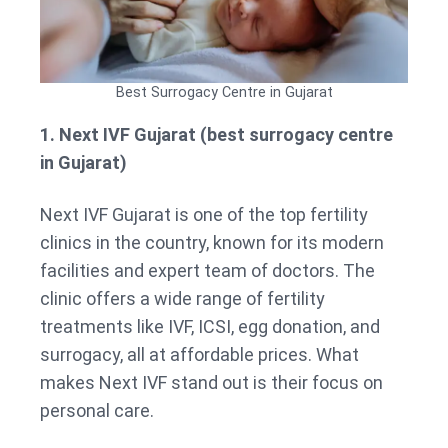
Best Surrogacy Centre in Gujarat
1. Next IVF Gujarat (best surrogacy centre
in Gujarat)
Next IVF Gujarat is one of the top fertility
clinics in the country, known for its modern
facilities and expert team of doctors. The
clinic offers a wide range of fertility
treatments like IVF, ICSI, egg donation, and
surrogacy, all at affordable prices. What
makes Next IVF stand out is their focus on
personal care.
-*-
#### Assigned task
Images are to be skipped, and each line above is to be returned exactly.

#### Output of the task
Best Surrogacy Centre in Gujarat
1. Next IVF Gujarat (best surrogacy centre
in Gujarat)
Next IVF Gujarat is one of the top fertility
clinics in the country, known for its modern
facilities and expert team of doctors. The
clinic offers a wide range of fertility
treatments like IVF, ICSI, egg donation, and
surrogacy, all at affordable prices. What
makes Next IVF stand out is their focus on
personal care.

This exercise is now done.